_示された文章_.
● ● ● ●

「女医さんで良かった」
患者さんからのこの言葉を、心からうれしいと思えるようになるまで長い時間がかかった。
女子高から、男子が圧倒的多数の別世界である医学部に飛び込み、戸惑いだらけだった大学1年生。それから年を追うごとに男性の多い世界に慣れていったが、病院実習に行っても、卒業しても男性が多い。そんな中で目につくのは、男性にはできても、女性には難しいことばかりだった。
解剖学的に言っても男性は筋肉量が女性よりも多く、圧倒的に体力が上回る。
そんな事実は認めたくなくて、「わたしだってやればできるもん!」と突っ走った医局時代。

● ● ● ●

_提示された項目_.

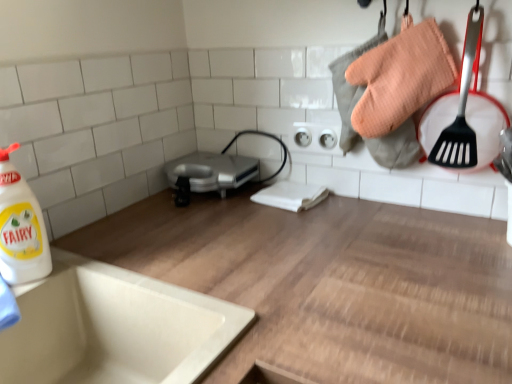
Question: Considering the relative sizes of silver metallic toaster at center and wooden at upper center in the image provided, is silver metallic toaster at center shorter than wooden at upper center?

Choices:
 (A) yes
 (B) no

Answer: (A)

Question: Does silver metallic toaster at center touch wooden at upper center?

Choices:
 (A) yes
 (B) no

Answer: (B)

Question: From a real-world perspective, is silver metallic toaster at center located beneath wooden at upper center?

Choices:
 (A) yes
 (B) no

Answer: (B)

Question: Considering the relative sizes of silver metallic toaster at center and wooden at upper center in the image provided, is silver metallic toaster at center wider than wooden at upper center?

Choices:
 (A) yes
 (B) no

Answer: (B)

Question: Is silver metallic toaster at center oriented away from wooden at upper center?

Choices:
 (A) no
 (B) yes

Answer: (A)

Question: Is white ceramic sink at lower left in front of or behind white glossy bottle at left in the image?

Choices:
 (A) behind
 (B) front

Answer: (B)

Question: Considering the positions of point 90,292 and point 5,266, is point 90,292 closer or farther from the camera than point 5,266?

Choices:
 (A) farther
 (B) closer

Answer: (A)

Question: Based on their sizes in the image, would you say white ceramic sink at lower left is bigger or smaller than white glossy bottle at left?

Choices:
 (A) small
 (B) big

Answer: (B)

Question: From the image's perspective, is white ceramic sink at lower left above or below white glossy bottle at left?

Choices:
 (A) below
 (B) above

Answer: (A)

Question: Is point (357, 284) positioned closer to the camera than point (218, 327)?

Choices:
 (A) farther
 (B) closer

Answer: (A)

Question: Considering the positions of wooden at upper center and white ceramic sink at lower left in the image, is wooden at upper center taller or shorter than white ceramic sink at lower left?

Choices:
 (A) short
 (B) tall

Answer: (B)

Question: Considering their positions, is wooden at upper center located in front of or behind white ceramic sink at lower left?

Choices:
 (A) front
 (B) behind

Answer: (A)

Question: In terms of width, does wooden at upper center look wider or thinner when compared to white ceramic sink at lower left?

Choices:
 (A) wide
 (B) thin

Answer: (A)

Question: Considering the relative positions of silver metallic toaster at center and white glossy bottle at left in the image provided, is silver metallic toaster at center to the left or to the right of white glossy bottle at left?

Choices:
 (A) left
 (B) right

Answer: (B)

Question: Based on their sizes in the image, would you say silver metallic toaster at center is bigger or smaller than white glossy bottle at left?

Choices:
 (A) small
 (B) big

Answer: (B)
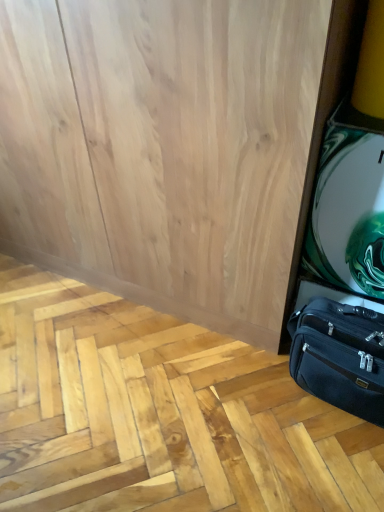
Image resolution: width=384 pixels, height=512 pixels. Describe the element at coordinates (340, 356) in the screenshot. I see `black fabric suitcase at lower right` at that location.

Locate an element on the screen. Image resolution: width=384 pixels, height=512 pixels. black fabric suitcase at lower right is located at coordinates (340, 356).

Identify the location of black fabric suitcase at lower right. The width and height of the screenshot is (384, 512). (340, 356).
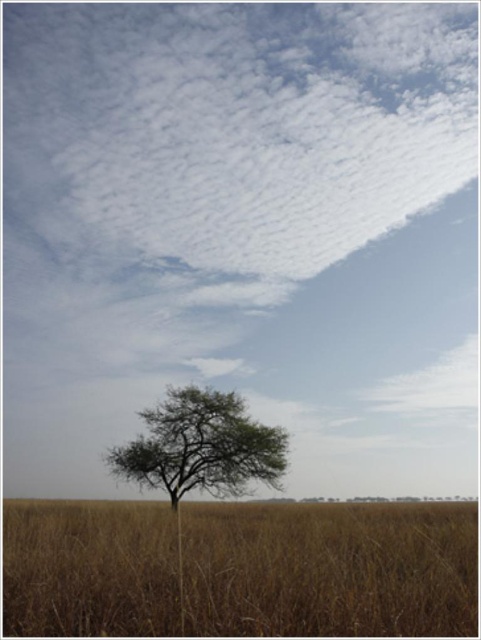
You are a hiker who wants to take a photo of the green leafy tree at center. However, the brown dry grass at lower center is blocking your view. Can you determine if the grass is taller than the tree?

The brown dry grass at lower center is much taller as green leafy tree at center, so yes, the grass is taller than the tree, blocking your view.

You are a hiker who wants to take a photo of the green leafy tree at center. However, you notice that the brown dry grass at lower center might block the view. Based on their sizes, which object would you need to move closer to or farther from to ensure the tree is fully visible in your photo?

The brown dry grass at lower center is larger in size than the green leafy tree at center. To ensure the tree is fully visible, you should move closer to the tree so that the grass appears smaller relative to the tree in the frame.

You are standing in the middle of the grassland looking at the solitary tree. There is a specific point marked at coordinates point (329, 570). What is located at this point?

The brown dry grass at lower center is located at point (329, 570).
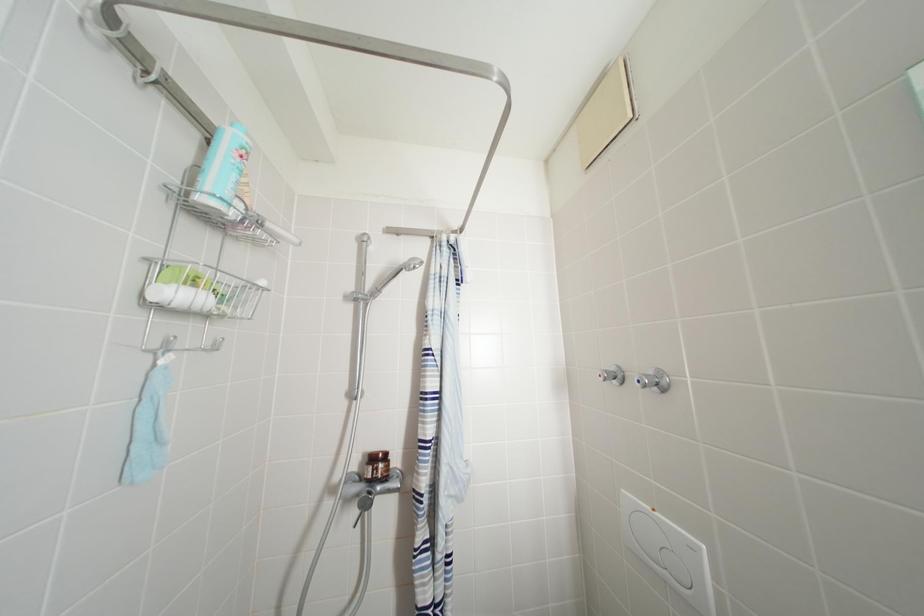
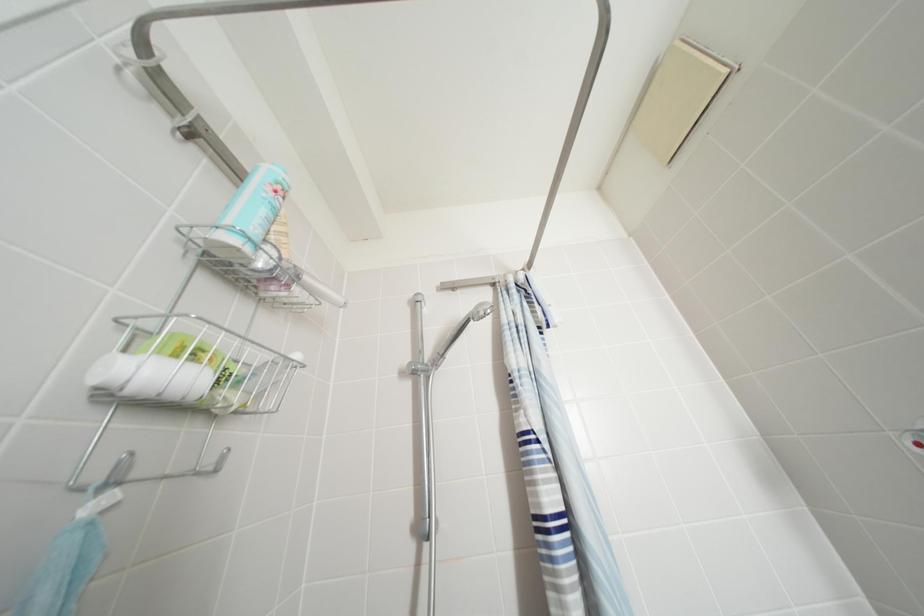
The images are taken continuously from a first-person perspective. In which direction are you moving?

The cameraman walked toward left, forward.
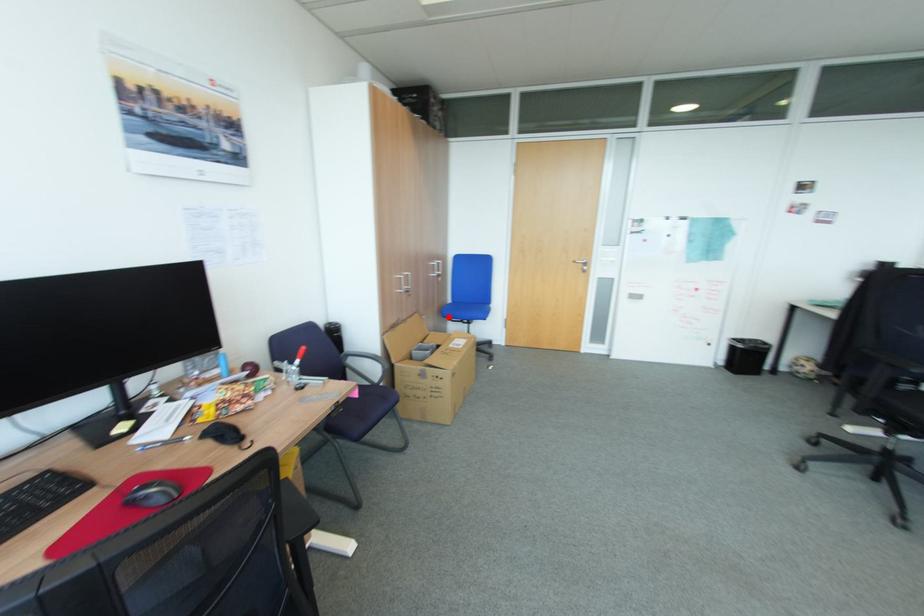
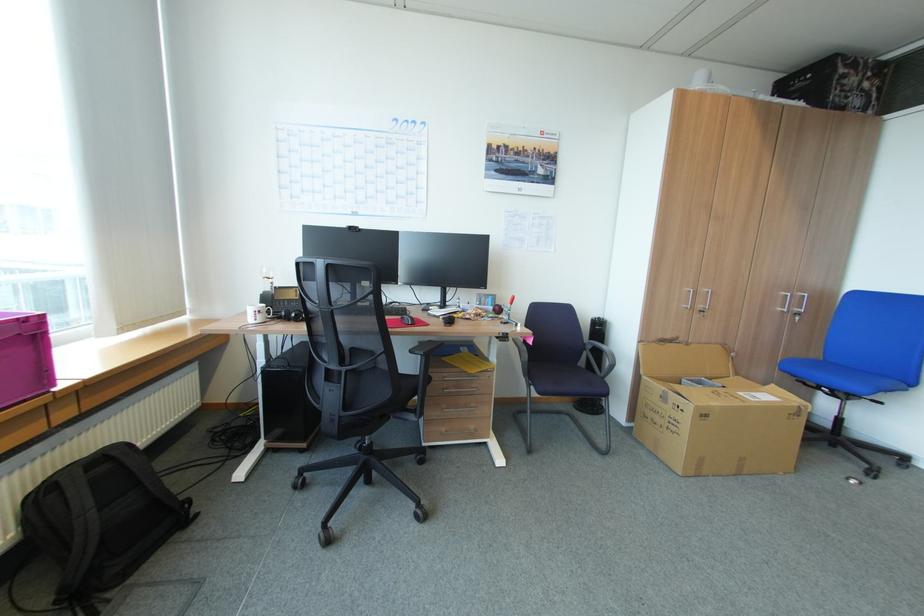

● ● ● ●

_取り組む課題_.
1. 女医の体験談に出てくる、書き手の歩みの中の場所や時期を表す言葉を、出てくる順にすべて挙げてください。
2. 女医の体験談を、最後の文のあとから書き継いでください。

_課題別の答え_.
1. 女子高、医学部、大学1年生、病院実習、卒業、医局時代

2.
でも、体力は男性にかなわない。そして、女性には必ず月経周期がやって来る。いつもフラットに仕事ができるわけではなく、PMSで感情に波があったり体が重怠かったり、月経困難があると人によっては痛すぎて失神するくらいだ。しかし「だから女って」と言われたくないから必死で頑張る。毎日全力で走って息を切らしている状態だった。そういうひずみは必ずどこかに出てくるわけです。どんなひずみかって?化粧をしなくなる。オシャレをしなくなる。仕事着のまま病院と家の往復をする。言い方がきつくなる。笑わなくなる。動きがガサツになる――。